Драма человеческого сердца. «Встреча войск»

И не потому ли хочется что-нибудь найти ласковое в искусстве, что родной матери нет, нет того Бога, около которого могла бы собраться семья.

В самом начале 1879 года Крамской исполнил небольшой рисунок «Встреча войск». Ярко освещенная улица, солнцем и празднеством ярко освещенная, флаги, гирлянды, под триумфальной аркой торжественно проходят полки, а на балконе, повисшем над улицей, как бы парящем над ней в лучах праздничного света, стоят дети, мальчик в перепоясанной русской рубашечке, девочка в длинном светлом переднике, в «выходных» высоких ботинках и – на руках у принаряженной кормилицы – совсем малое дитя. Всеми порывами души, всеми мыслёнками своими устремлены дети туда, вниз, вдаль, к триумфальной арке, где веселым (слегка раскачиваясь) шагом победителей отбивают, не жалея подметок, по мостовой солдаты (даже малыш на руках у кормилицы словно понимает что-то, вроде бы машет ручкой проходящим колоннам, так и светится радостно). Праздничная улица, праздничные дети на балконе, а в сумраке комнаты, беззвучно, чтобы праздника не потревожить, рыдает в кресле женщина в черном вдовьем платье; для нее в праздник горе острее, непоправимее.

Из Москвы, куда послал Крамской рисунок (для опубликования в альбоме), приходит взволнованный отклик Репина: «Сейчас получил ваш рисунок: развернул… и… у меня слезы к горлу подступили… Как это сильно и как поэтически сказано…»

Впечатление Репина особенно глубоко и неожиданно: он лишь недавно исполнил акварелью тот же сюжет, встречу войск, но его встреча войск – народный праздник; рисунок Крамского не о празднике – у Крамского еще дети на балконе и женщина в комнате…

Репин не одинок в своей оценке – днем позже Поленов из Москвы пишет Крамскому, как приняли «Встречу войск» собратья-художники: «Видел вчера ваш рисунок… Сильное впечатление он произвел на всех; очень хорошо взято событие, так глубоко, что неожиданно захватывает… Когда Репин открыл рисунок – все смолкло, и так почти час все находились под тихим, грустным настроением».

«Сильно», «глубоко», «неожиданно», «захватывает» – в этих словах слито профессиональное и гражданское отношение к рисунку Крамского, к тому, что он изобразил и как изобразил.
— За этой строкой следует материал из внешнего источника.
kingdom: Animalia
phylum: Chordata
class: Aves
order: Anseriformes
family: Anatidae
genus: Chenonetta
«Встреча войск» – единственный отклик Крамского на русско-турецкую войну 1877–1878 годов, трагический отклик на войну, с самого начала трагически воспринятую, даже еще до начала ее (жгучая душевная боль от известий о резне на Балканах, от понимания игры цивилизованных держав тысячами человеческих жизней, от горестных раздумий о видах правительства и воле народа от ощущения неправедности и обманности «прогресса»), «Встреча войск» – единственный и трагический отклик Крамского на войну, уложившуюся (и это для развития замысла крайне важно) между двумя личными трагедиями, между двумя детскими смертями: незадолго до начала войны у Крамского умер сын Марк, а вскоре после окончания ее (и через полтора месяца примерно после рисунка «Встреча войск») умер и другой маленький сынок – Иван.

В рисунке «Встреча войск» – войска это «фон», «задний план», и торжественная встреча – «задний план»; главное в рисунке (тоже ведь встреча войск) – эти стоящие спиной к зрителю детишки на балконе (в спинах такая обреченность, что сердце щемит и не отпускает), главная в нем – женщина в черном, которая плачет тихо и безнадежно и всегда будет плакать, покуда возвращаются домой войска и не возвращаются солдаты.
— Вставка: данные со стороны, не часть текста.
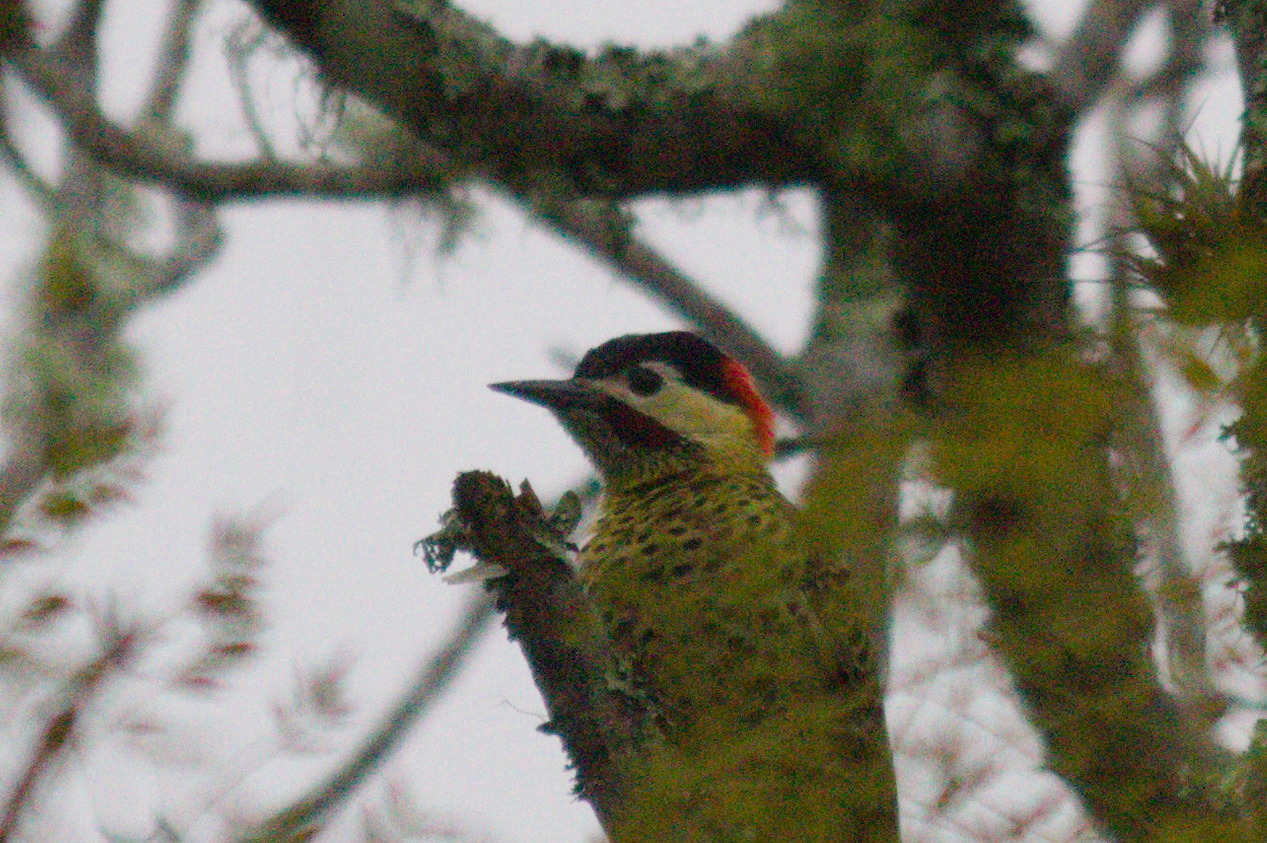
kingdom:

Рисунок «Встреча войск» прозвучал среди работ Крамского сильно и неожиданно не потому только, что отвечал настроению определенной части общества и исполнен хорошо: в нем выявились раздумья Крамского об искусстве, о Верещагине в частности, в нем обнаружился ключик к пониманию споров об искусстве, о Верещагине, которые вел Крамской. Рисунок как бы противостоит творческой системе Верещагина, его принципу отбора и характеру подачи материала; Крамской не на примере данного рисунка, а на примерах искусства вообще неустанно подчеркивает это «противостояние» – противостояние «публицистического и рассудочного» ума «искреннему и сердечному чувству». В размышлениях Крамского безусловно содержится зерно истины, в спорах о Верещагине (и – косвенно – с Верещагиным) выявляется личность Крамского, определяются его творческие устремления, но споры обострены злободневностью поднятых вопросов, полемическим задором. Даже современники чувствовали рассудочность многих «сердечных» работ Крамского и не могли скинуть со счета своеобразную, для Крамского неприемлемую сердечность рассудочных, публицистических полотен Верещагина. Не случайно ни разногласия, ни «противостояния» во взглядах не помешали современникам и потомкам ставить рядом имена Крамского и Верещагина, относить обоих художников к одному лагерю. Не случайно в сердечно, на одном дыхании написанном Крамским портрете Верещагина как бы само по себе обнаружилось душевное согласие художника и натуры, никак не «противостояние» их.

Но теории Крамского действительно противостоят практике Верещагина, и споры, которые ведет Крамской с восхищенными современниками возле полотен Верещагина поистине ожесточенны. Рисунок «Встреча войск», скорее всего – неосознанно, конечно, – часть спора, творческий довод в нем.

Верещагин привез с театра русско-турецкой войны серию огромных полотен, обличительных, гневных – «вопиющих» – и, по мнению Крамского, торопливо (лишь бы высказаться скорее), небрежно, слишком «внешне» исполненных. Крамской не ездил на войну, как Верещагин, не участвовал в вылазках передового казачьего отряда, не взрывал турецкий броненосец, не был ранен, он не видел и не написал (а, может, увидел бы и тоже не написал) погибших, засыпанных снегом в чистом поле, и живых (полуживых), засыпаемых снегом в холодных траншеях, изображение трагедии не по нему, он неизменно жаждет, чтобы в картине бился, содрогался «маленький комок мяса, именуемый сердцем», – сердце и делает картину искусством «высшего рода»: «Человечество всегда дорожило теми художественными произведениями, где с возможной полнотой выражена драма человеческого сердца или, просто, внутренний характер человека». Не на бескрайних заснеженных полях сражений, не на уходящих в небо горных перевалах – в сумрачном уголке какой-то петербургской квартиры услышал Крамской горячее содрогание страдающего сердца, приметил среди праздника в черное одетую женщину, может быть, одну нечаянную слезу ее приметил, но эта слеза все пересиливает, все перевешивает: в ней не только сверкающее ликование улицы и эти дети на балконе, как не только поле под Плевной, траншеи Шипки, штурм Никополя – в ней вечная драма человеческого, женского сердца, вечная и бесконечная, с тех пор как земля стоит, встреча войск (зияние, черный провал, невосполнимая пустота в колоннах победителей).